» Action item A: Can you extract every text line from all six rows below without altering them, leaving out the pictures?

» Extract to read:
BEGIN

Lamberton Toll Postcard. Ref: BRO 1550/52

Mr Coupland, Sanitary Inspector for the County, on being asked his opinion, said he considered it would be rather a pity to issue a closing order in this case and that it would have been preferable if means could be employed to compel the proprietors to put it into order. The Chairman asked if they were obliged to issue this closing order, to which Mr Coupland replied that it was unfortunate that the Committee had not taken action under Section 25 of the Housing and Town Planning Act (Scotland) 1919 and issued an order to the proprietors to have it put into order. If they failed to do so, the Committee could then proceed to execute the necessary repairs and charge the proprietors with the cost. This statement appeared to cast a new light upon the matter and Mr Usher remarked that he did not see that the Board of Agriculture should be allowed to neglect its duties any more than a private individual. It was also pointed out that a closing order, if carried out, involved demolition, and also threw upon the Committee the onus of providing alternative accommodation. The question arose as to whether the Committee could rescind its former minute on the subject, out of which the present proceedings arose. The Joint Clerk (Mr T. P. Doughty) gave it as his opinion that the Committee could not there and then do so, but he was under the impression that this could be done at next meeting, by there being put on the agenda in a regular way a notice to rescind the minute in question. The Board had said they were not prepared to carry out the repairs required to make the house habitable, and on June 23rd, 1923, the Committee practically resolved that a closing order would be granted. The Chairman (Mr K. G. Turnbull) said the Clerks might look into the matter and see if it was practicable to proceed under Sec.25, and thee matter could be taken up fresh at next meeting.

END

» Records supplied:
BEGIN

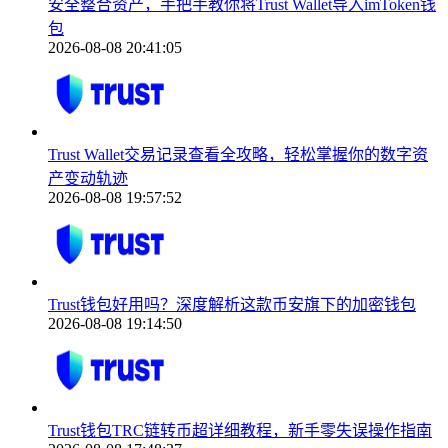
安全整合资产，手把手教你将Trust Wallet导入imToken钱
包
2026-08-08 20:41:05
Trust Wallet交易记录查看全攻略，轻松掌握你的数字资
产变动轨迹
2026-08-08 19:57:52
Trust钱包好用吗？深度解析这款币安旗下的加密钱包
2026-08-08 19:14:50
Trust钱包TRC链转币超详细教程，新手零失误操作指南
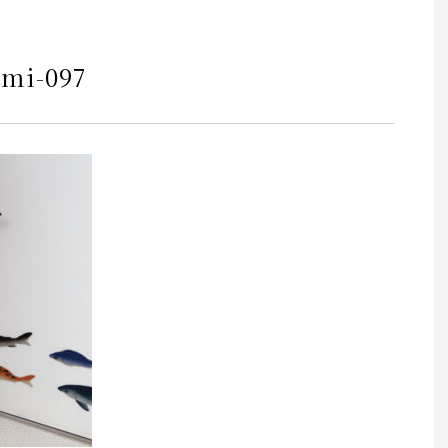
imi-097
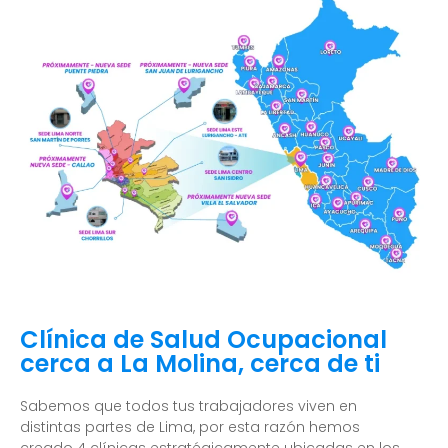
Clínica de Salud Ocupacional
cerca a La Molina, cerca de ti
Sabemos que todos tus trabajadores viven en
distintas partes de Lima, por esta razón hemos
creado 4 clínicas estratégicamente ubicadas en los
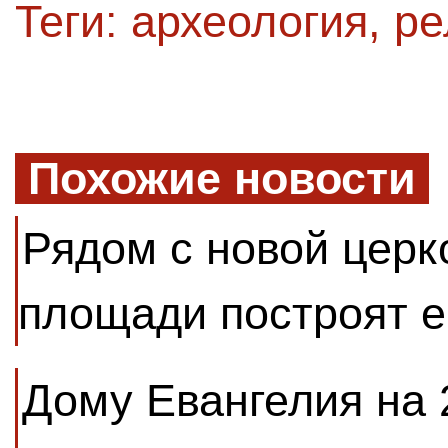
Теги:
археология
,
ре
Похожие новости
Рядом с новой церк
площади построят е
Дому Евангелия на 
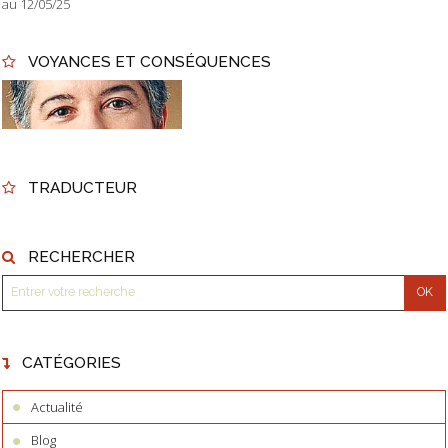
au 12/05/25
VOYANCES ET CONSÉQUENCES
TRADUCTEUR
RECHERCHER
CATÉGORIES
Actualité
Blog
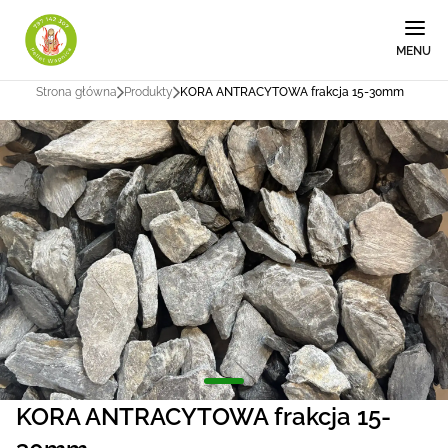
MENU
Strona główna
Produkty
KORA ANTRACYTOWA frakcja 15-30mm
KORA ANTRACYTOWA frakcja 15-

END

» Action item B: How would you render this sentence from the Lamberton Toll extract above in Spanish: "It was also pointed out that a closing order, if carried out, involved demolition, and also threw upon the Committee the onus of providing alternative accommodation."?

» Written answer A:
安全整合资产，手把手教你将Trust Wallet导入imToken钱
包
2026-08-08 20:41:05
Trust Wallet交易记录查看全攻略，轻松掌握你的数字资
产变动轨迹
2026-08-08 19:57:52
Trust钱包好用吗？深度解析这款币安旗下的加密钱包
2026-08-08 19:14:50
Trust钱包TRC链转币超详细教程，新手零失误操作指南
imi-097
Clínica de Salud Ocupacional
cerca a La Molina, cerca de ti
Sabemos que todos tus trabajadores viven en
distintas partes de Lima, por esta razón hemos
creado 4 clínicas estratégicamente ubicadas en los
Теги:
археология
,
ре
Похожие новости
Рядом с новой церк
площади построят е
Дому Евангелия на 
au 12/05/25
VOYANCES ET CONSÉQUENCES
TRADUCTEUR
RECHERCHER
CATÉGORIES
Actualité
Blog
MENU
Strona główna
Produkty
KORA ANTRACYTOWA frakcja 15-30mm
KORA ANTRACYTOWA frakcja 15-

» Written answer B: También se señaló que una orden de cierre, si se llevaba a cabo, implicaba la demolición y, además, hacía recaer sobre el Comité la obligación de proporcionar un alojamiento alternativo.